We searched and searched, and the longer we searched the more Adam panicked. By late afternoon he started looking downright sick, trailing along behind, holding his stomach. We’d raked the town and finally found ourselves on the northern edge. Past Seventh Street, there wasn’t much but cow pasture.

Tyrone stopped cold and cried, “There’s one!” A giant beast slunk through the tall grass in the roadside ditch, on the prowl. He turned those malevolent yellow eyes on us and darted off. “It’s a black one, too! Get it!” Tyrone wasted three good shots trying to hit him on the run. Jimmy took slow, careful aim, leading the cat by a few inches. Then the stupid animal paused in the intersection to glance back at us. Jimmy let fly. The steel ball lit a bright streak across the breeze. The cat yowled, spun, looking for the source of its pain, then took off like a bullet. We loosed our war cries and gave chase, leaping fences and flowerbeds and scrambling over cars parked in driveways. For a while we thought we lost it, but it darted out from under Mrs. Stein’s garden shed, a dozen yards away. We were nearly on top of that poor cat, when it turned onto a dilapidated street. I stopped so fast that I nearly ran out of my Converse shoes. Mistletoe Lane. And that black cat was limp-running straight for the witch’s house. The guys seemed to realize all at once, and stopped in the middle of the street. Panting and sweating, we stared at a shadow moving across a window. The front gate was propped open and the ragged ol’ sign said, “The Witch Is In.” The cat hobbled through, leaving a bloody paw print every time it stepped with its back foot.

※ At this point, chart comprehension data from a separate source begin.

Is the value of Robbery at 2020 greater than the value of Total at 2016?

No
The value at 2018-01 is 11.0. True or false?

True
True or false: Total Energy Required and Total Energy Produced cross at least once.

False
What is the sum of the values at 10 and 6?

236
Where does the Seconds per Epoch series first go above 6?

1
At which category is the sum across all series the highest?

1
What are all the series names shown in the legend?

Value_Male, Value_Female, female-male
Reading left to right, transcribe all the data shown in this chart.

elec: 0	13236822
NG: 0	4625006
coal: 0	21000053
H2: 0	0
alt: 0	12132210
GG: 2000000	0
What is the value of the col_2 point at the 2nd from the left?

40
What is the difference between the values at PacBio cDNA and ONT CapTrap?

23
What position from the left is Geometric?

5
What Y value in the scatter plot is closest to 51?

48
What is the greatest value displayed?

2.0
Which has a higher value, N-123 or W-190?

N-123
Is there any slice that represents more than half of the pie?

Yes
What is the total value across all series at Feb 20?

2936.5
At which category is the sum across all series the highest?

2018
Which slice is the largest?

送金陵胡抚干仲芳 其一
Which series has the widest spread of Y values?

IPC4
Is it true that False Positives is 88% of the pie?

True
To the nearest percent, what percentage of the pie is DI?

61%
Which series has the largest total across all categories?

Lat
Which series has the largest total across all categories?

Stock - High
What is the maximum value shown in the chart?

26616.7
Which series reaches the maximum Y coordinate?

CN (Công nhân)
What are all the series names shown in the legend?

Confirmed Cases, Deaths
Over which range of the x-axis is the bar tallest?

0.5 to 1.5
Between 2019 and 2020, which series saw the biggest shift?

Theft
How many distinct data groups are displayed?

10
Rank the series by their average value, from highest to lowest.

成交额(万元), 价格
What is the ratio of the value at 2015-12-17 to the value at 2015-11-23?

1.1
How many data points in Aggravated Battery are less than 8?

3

A strangled, gurgling scream came from the house. The screen door banged shut and a woman ran up the sidewalk between the faded jack o’ lanterns. Except for the green skin, she might’ve been the twin of the Wicked Witch of the West. Long chin, hook nose, bony fingers, everything. Her black hair was a wild mess of frizz, and her eyes bugged out of her face, full of madness. She scooped up the wounded cat and cradled it like a baby, cooing and whimpering in a strange, ungodly language.

The four of us backed away slowly, but she looked right at us, and her free hand flicked and snapped out some symbols. Jimmy wailed, “No! Nooooo!” He turned and fled. The rest of us weren’t two paces behind.